Monday, August 15, 2011

And THIS Is Why I Drink

Awhile back I bet a friend who likes her some alky that she wouldn't be home from a night out at a decent hour. I'd started counting my victory when she arrived home and sent me a message that said, "don't count kitchens". About 5 or 7 minutes later she corrected herself and told me she meant to say, "chickens" (those 5 to 7 minutes were PRICELESS on my end since I was sober and she clearly was not). I hadn't had more than two drinks in at least six months during the time this conversation took place. I was doing very well. WAS being the keyword here.

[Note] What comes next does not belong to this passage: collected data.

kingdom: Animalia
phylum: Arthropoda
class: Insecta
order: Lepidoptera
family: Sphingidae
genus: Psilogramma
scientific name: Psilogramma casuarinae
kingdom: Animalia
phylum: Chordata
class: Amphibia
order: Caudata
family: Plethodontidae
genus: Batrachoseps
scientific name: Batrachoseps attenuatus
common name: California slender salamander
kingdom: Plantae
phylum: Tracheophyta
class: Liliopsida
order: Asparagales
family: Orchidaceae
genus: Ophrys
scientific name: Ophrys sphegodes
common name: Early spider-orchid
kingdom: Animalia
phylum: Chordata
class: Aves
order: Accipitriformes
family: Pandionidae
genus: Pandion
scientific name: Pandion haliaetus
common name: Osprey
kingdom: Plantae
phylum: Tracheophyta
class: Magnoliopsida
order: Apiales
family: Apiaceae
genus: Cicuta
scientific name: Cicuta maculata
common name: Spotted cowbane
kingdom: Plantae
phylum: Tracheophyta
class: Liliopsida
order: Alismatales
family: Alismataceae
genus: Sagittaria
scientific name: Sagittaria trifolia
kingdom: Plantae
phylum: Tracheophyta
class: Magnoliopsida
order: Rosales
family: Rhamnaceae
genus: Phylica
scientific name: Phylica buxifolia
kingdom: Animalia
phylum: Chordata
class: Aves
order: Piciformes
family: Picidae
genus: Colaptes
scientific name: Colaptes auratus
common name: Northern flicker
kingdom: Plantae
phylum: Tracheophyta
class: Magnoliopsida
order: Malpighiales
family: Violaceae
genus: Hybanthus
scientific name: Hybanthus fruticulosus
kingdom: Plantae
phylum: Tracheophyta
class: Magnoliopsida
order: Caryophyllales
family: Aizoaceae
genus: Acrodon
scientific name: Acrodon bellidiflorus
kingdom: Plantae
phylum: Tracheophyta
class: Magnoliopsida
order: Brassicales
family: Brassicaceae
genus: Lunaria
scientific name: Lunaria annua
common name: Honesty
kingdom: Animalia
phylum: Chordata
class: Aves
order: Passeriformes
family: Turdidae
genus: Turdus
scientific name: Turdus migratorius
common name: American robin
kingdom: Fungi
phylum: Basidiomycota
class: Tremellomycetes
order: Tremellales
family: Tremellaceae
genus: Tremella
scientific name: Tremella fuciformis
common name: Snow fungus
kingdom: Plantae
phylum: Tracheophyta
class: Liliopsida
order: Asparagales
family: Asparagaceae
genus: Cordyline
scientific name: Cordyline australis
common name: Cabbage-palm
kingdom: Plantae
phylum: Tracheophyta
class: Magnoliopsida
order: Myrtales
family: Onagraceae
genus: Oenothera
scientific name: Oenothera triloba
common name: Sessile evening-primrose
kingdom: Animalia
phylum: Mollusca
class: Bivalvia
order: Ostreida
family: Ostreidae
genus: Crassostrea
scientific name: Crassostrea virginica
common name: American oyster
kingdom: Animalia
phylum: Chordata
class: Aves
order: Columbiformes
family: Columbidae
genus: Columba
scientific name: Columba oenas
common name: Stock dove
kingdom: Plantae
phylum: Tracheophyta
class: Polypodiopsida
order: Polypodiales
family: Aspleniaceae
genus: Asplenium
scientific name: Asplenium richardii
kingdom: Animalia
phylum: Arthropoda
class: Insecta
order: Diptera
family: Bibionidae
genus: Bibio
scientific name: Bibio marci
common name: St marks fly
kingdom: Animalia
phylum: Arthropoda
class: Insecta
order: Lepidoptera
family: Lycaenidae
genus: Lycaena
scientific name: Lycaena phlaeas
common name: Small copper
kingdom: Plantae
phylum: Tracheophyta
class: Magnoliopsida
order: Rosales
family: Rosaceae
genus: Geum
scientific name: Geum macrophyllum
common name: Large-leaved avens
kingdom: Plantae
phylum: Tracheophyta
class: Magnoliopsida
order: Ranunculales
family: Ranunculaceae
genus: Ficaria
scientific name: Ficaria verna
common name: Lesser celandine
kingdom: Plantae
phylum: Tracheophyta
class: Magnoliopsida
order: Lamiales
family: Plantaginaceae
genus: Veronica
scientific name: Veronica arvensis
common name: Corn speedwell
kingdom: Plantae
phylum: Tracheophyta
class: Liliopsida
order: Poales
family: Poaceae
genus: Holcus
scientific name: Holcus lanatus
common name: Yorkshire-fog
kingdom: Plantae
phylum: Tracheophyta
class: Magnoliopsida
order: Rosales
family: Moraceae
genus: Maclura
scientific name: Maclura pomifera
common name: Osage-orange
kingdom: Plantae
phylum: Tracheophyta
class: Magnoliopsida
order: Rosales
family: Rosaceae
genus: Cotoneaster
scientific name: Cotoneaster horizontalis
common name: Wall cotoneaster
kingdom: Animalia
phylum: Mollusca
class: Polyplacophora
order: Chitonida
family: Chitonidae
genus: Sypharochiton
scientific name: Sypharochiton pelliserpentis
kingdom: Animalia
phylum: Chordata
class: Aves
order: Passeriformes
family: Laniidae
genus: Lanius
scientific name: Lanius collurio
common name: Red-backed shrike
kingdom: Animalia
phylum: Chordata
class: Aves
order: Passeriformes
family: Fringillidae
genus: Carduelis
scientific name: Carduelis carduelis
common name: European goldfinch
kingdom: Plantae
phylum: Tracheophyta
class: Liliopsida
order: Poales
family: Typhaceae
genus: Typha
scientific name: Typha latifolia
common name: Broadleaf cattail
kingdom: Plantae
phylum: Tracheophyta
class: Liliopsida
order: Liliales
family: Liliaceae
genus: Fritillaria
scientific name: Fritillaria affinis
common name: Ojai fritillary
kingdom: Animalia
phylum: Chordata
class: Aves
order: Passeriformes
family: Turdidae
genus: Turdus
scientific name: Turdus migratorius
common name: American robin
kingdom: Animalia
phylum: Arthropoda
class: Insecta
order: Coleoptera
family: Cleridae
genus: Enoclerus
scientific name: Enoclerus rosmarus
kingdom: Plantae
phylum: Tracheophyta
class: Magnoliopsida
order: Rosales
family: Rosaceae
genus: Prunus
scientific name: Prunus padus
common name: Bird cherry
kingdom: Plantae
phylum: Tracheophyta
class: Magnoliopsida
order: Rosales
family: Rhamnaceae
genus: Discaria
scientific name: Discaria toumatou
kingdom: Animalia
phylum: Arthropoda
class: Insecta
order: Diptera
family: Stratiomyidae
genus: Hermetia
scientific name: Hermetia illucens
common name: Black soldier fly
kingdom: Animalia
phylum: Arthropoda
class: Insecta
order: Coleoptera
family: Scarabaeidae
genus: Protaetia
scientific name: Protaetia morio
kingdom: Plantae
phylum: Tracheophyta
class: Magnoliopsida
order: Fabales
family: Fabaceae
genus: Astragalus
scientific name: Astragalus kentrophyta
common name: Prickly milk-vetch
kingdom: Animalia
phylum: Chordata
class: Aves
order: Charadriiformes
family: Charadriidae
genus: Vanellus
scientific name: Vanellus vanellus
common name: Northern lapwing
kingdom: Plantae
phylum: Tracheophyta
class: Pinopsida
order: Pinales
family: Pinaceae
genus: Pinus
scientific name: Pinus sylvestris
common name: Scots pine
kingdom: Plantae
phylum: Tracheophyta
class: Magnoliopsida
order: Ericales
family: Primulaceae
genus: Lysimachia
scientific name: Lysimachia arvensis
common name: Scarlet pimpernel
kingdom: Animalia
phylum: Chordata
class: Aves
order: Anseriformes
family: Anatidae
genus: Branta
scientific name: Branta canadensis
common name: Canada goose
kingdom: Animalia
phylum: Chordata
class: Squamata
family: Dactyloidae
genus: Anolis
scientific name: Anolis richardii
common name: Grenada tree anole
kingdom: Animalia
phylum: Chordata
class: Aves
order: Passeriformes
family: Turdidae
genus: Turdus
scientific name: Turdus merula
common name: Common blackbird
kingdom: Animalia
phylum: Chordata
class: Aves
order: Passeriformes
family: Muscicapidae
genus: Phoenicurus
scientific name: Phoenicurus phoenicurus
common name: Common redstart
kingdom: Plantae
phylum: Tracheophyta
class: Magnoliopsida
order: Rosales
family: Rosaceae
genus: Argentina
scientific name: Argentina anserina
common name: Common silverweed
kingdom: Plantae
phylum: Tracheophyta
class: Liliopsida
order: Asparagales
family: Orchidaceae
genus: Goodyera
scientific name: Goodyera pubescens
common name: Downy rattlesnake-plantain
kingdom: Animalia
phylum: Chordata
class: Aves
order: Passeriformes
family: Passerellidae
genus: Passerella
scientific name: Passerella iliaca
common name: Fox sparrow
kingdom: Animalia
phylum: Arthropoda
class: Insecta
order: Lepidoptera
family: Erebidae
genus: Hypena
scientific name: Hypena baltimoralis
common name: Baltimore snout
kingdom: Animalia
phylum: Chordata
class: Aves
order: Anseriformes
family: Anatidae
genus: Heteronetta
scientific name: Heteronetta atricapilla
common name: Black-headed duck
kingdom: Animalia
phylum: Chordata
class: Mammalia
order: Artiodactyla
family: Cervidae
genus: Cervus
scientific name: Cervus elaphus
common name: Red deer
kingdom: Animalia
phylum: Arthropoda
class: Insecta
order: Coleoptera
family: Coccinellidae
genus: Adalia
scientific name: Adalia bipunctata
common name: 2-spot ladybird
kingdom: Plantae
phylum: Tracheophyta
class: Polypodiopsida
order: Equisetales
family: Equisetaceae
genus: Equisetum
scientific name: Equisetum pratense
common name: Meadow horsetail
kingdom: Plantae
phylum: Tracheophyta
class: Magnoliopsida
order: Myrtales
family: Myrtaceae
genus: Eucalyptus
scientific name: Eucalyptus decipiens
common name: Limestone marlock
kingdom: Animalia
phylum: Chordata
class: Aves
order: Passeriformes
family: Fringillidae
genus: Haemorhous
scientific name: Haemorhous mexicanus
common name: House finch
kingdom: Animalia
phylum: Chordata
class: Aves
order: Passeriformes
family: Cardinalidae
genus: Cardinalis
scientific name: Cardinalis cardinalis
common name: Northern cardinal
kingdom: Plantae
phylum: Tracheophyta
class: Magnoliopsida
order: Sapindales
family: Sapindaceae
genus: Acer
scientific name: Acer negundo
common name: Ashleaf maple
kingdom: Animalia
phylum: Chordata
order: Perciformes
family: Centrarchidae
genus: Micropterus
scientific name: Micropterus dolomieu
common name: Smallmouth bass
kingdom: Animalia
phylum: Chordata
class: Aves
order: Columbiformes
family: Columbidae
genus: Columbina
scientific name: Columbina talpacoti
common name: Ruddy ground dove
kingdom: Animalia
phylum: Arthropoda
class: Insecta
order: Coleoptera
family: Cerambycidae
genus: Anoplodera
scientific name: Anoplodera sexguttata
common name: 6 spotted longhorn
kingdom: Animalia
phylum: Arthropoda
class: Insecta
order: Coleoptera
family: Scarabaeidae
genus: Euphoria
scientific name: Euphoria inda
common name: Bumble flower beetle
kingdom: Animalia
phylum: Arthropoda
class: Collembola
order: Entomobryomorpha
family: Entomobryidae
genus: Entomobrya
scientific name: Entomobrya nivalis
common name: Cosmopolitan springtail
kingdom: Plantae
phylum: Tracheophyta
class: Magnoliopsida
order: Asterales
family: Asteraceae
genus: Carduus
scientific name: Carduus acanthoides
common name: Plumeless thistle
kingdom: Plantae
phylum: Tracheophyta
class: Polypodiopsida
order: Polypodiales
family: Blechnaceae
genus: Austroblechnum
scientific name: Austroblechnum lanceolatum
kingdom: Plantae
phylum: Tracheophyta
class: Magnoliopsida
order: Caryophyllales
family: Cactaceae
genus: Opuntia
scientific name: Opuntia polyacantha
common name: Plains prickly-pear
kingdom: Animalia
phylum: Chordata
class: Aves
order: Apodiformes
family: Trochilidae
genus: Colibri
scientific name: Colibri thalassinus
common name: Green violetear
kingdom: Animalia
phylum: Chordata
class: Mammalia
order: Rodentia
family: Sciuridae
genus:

Saturday night I was pissed off and a little depressed and hung out with a friend who's having trouble with his girl. Then we started playing shot glass checkers (BRILLIANT game). About six games in, I decided we should probably stop drinking since he was slurring his words. Now that I think back, I was likely slurring my words too but I was too buzzed to notice. So we stop playing checkers and he gets the bright idea to crack open a bottle of tequila and have "just a glass". That turned into three glasses a piece and he passed out on the couch. Enter my best friend, stone cold sober and unsure what to make of the scene before her. She took me home and stayed over to make sure I didn't die in the night. And we fought. Which we rarely do but have done twice in the past week.
I woke up Sunday morning with a headache (but those have become the norm the past week or so) and bloodshot eyes and I was so nauseated. So what did I do, you ask? Hair of the dog, girls and boys. I took a single shot of whiskey about mid-day to try and shake my symptoms and it did help a little. Then I had another drink with dinner. And another one to calm my nerves later on in the night. Around midnight or so, I was close to counting kitchens myself. And it's actually pretty pathetic since my tolerance is very high. But I haven't had two days of drinking in quite some time and my body is not liking it at all.
I woke up this morning with so many things wrong with me, I can't even explain. My phone was separated from its battery (which was under my pillow). My hair was wet but I don't remember having taken a shower. And I could've sworn I put my laptop to sleep yet somehow when I turned it on this morning, it started up as if I'd completely shut it down. A banner Monday any way you slice it. And it only got better when I was served with papers stating the mother of my child wants to change the custody arrangement. She wants to be top dog and call the shots and she's citing all kinds of dumb ass (and untrue) concerns about me to try and get her way. I was pissed off about it but I've since moved on to just being sad. Not about the situation but about her in general. I adore my daughter and I care about her mother, though I don't agree with almost anything she  does anymore. Maybe that's my problem, I can't just stop caring about the people who are important to me. Anyway, I'm sad that she can't just let go of this whole 'happy family' scenario she has running through her head. It was never meant to be and I don't truly believe she was ever really in love with me to begin with. I'm sad she can't just let it go and move on with her life. There are going to be other people for both of us and she's gotta accept that. And I don't get how she could just not care about me at all and instead bring out all these nasty allegations against me. We're the only two people on earth who share this amazing little being that is our daughter but rather than enjoy the ride, whatever it brings, her mother insists on bringing drama. And now I know why I've been drinking for two days. Something out there in the universe knew I was gonna need it.